In the beginning of 2015, the government announced a record R$69.9 billion spending cut and said it was necessary to achieve the primary surplus set in the Budget Guidelines Law (LDO). The official strategy of saying it was still possible to comply with the target was kept until July, when economic officials threw in the towel. The claim presented by the government for such delay in acknowledging the obvious was that the deterioration in tax revenues only became clear in mid-2015. When this happened, it changed the target, according to the official version.

What’s new this year is that it is not possible for the government to maintain the same speech. Whoever still held hopes that the primary surplus set by the LDO for 2016 was possible was frustrated by the preliminary information on January’s federal tax revenues. Data from Siafi, the electronic system that registers all federal revenues and expenditures, show a real year-over-year drop of about 5% in the collection of taxes administered by the Federal Revenue (excluding Social Security contribution) in January.

The Siafi shows widespread revenue decline in all taxes in January, a result of the continuing deep contraction of the Brazilian economy. Market analysts redid their calculations and now estimate a 3.2% GDP contractions this year, according to the Focus survey released Monday by the Central Bank. To some, the recession could be even worse, possibly shaving more than 4% of the country’s output, as bank Itaú economists predict.

The drop in January revenue is a serious problem, because the comparison is with the same month in 2015, which in turn had already showed a real reduction of 4.5% from January 2014. There is real decline on top of real decline. Tax revenues therefore paint a disheartening picture.
The Fiscal Responsibility Law (LRF) establishes that until 30 days after the budget enactment, the executive branch will set the financial programming and the timetable of monthly disbursements, that is, the cuts in budget allocations. The decree with the programming may therefore be published Friday in the “Federal Daily Gazette,” since the deadline set in law is Sunday.
The technical staffs of the Planning and Finance ministries spent the last few days remaking their estimates of government expenditures and revenues this year. The fiscal picture that is emerging from this review is certainly discouraging.

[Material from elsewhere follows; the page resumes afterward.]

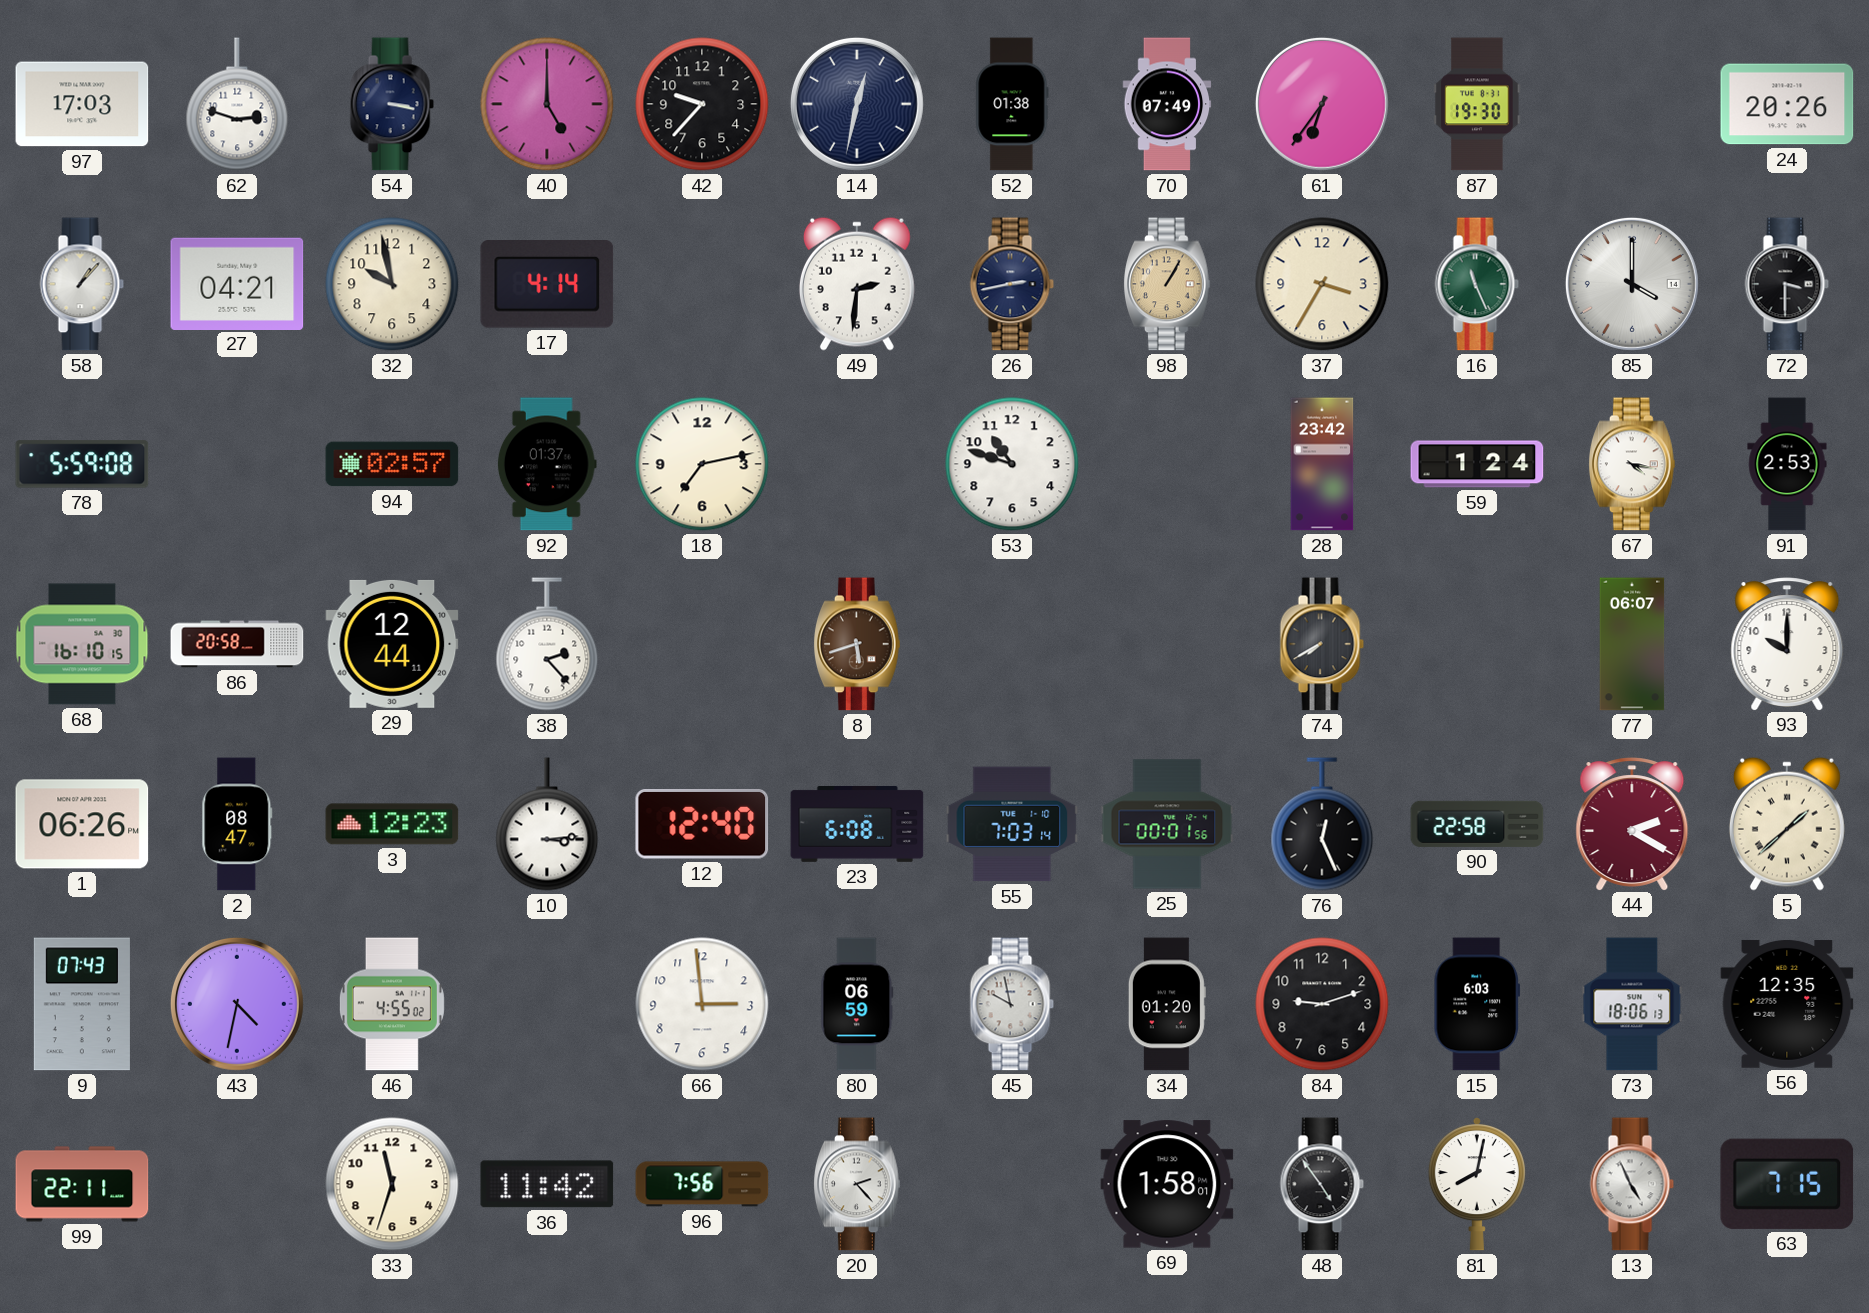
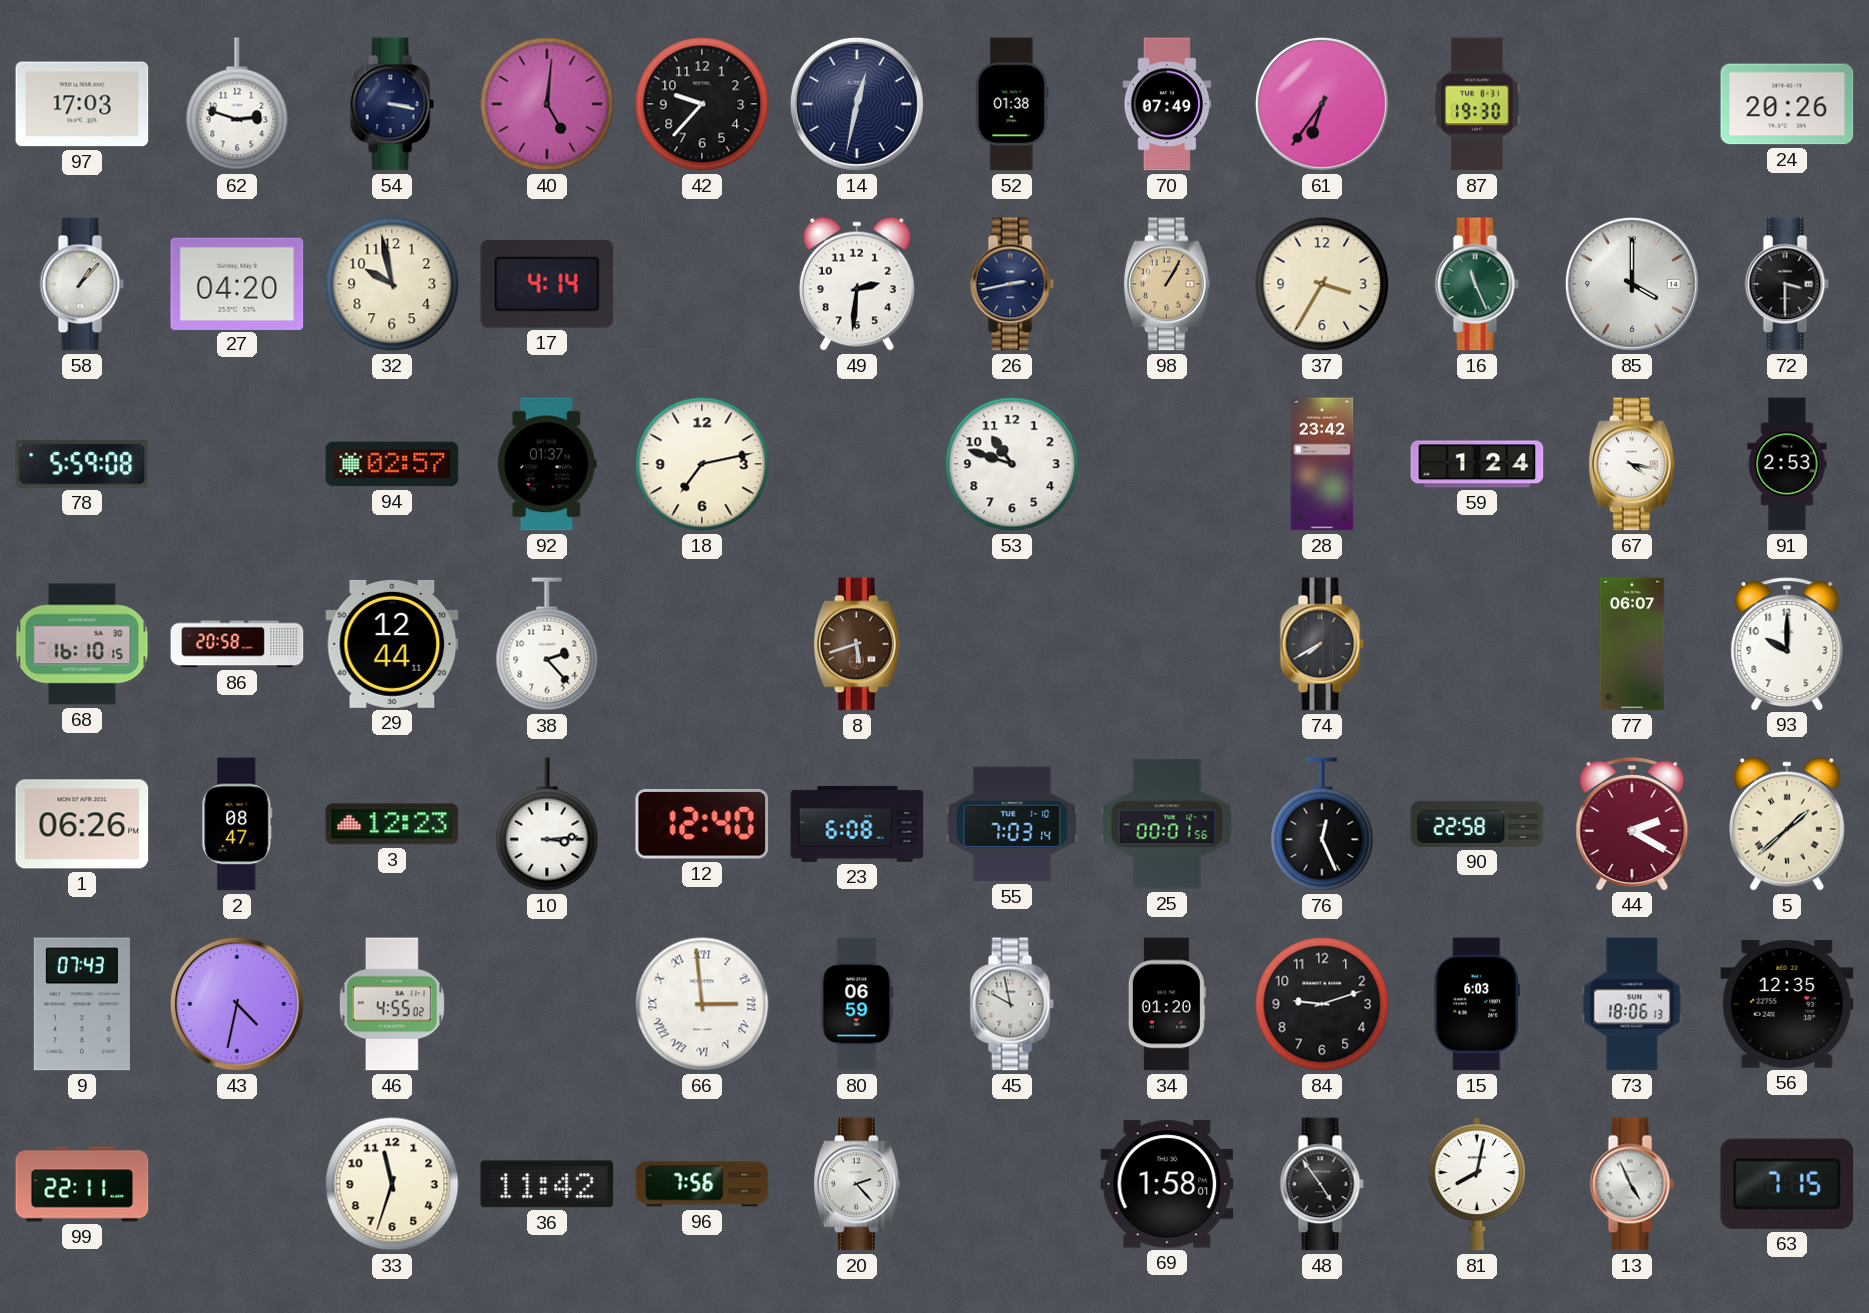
40: 5:00 -> 5:01
27: 04:21 -> 04:20
66 numerals: Arabic -> Roman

There will be downward revisions of all parameters used in the revenue estimate. The economy will contract more than the 1.9% projected in the budget. Total wages and salaries will probably fall more than the 4.55% used in the revenue estimates of the Social Security. The plunge in oil prices will considerably affect royalty revenues. On top of that, it is increasingly improbable that the government will obtain R$37 billion with asset sales, as forecast in the budget law.

The situation is aggravated by the fact that most of the mandatory expenditures are indexed to some adjustment mechanism that ensures the preservation of their real value. Retirement benefits and unemployment insurance are some examples. Add to this the fact that here is over 3% annual natural growth in the number of these benefits.

With falling tax revenues and mandatory expenditures kept mostly constant, the government would only have the option, as in previous years, of obtaining large non-recurring revenues. The problem is that some of the atypical revenues have already been considered in the budget law, as is the case of what will be obtained with the regularization of money illegally sent abroad by Brazilians and the case of funds that will enter the Treasury’s coffers with the concession of public services. In order for the federal accounts to end with a primary surplus this year, the government would have to obtain a significant level of other extra revenues.

The alternative would be cutting deeply the so-called discretionary expenditures, or the ones that the government is free to ax. The problem is that last year these expenditures were close to what was booked in 2013. Thus, to cut from 2015 the government would have to bring its discretionary expenditures to a level lower than that of 2012 or 2011.

In this case, the cut would hit mainly investments, because spending on the operation of the machinery of government (electricity, telephone, water, paper, hotel stays, tickets, etc.) were already sharply reduced last year. The most the government can do is keep current expenditures constant or slightly down.

Part of the cut made in investments in 2015 simply meant not paying companies, which have not received for services or projects they delivered to the government. Thus, the government will have to regularize these payments this year in first place. It may cut funds to some programs it considers priority, such as My House, My Life, of subsidized financing to low-income housing. But this has a political cost that the government would be unlikely to bear.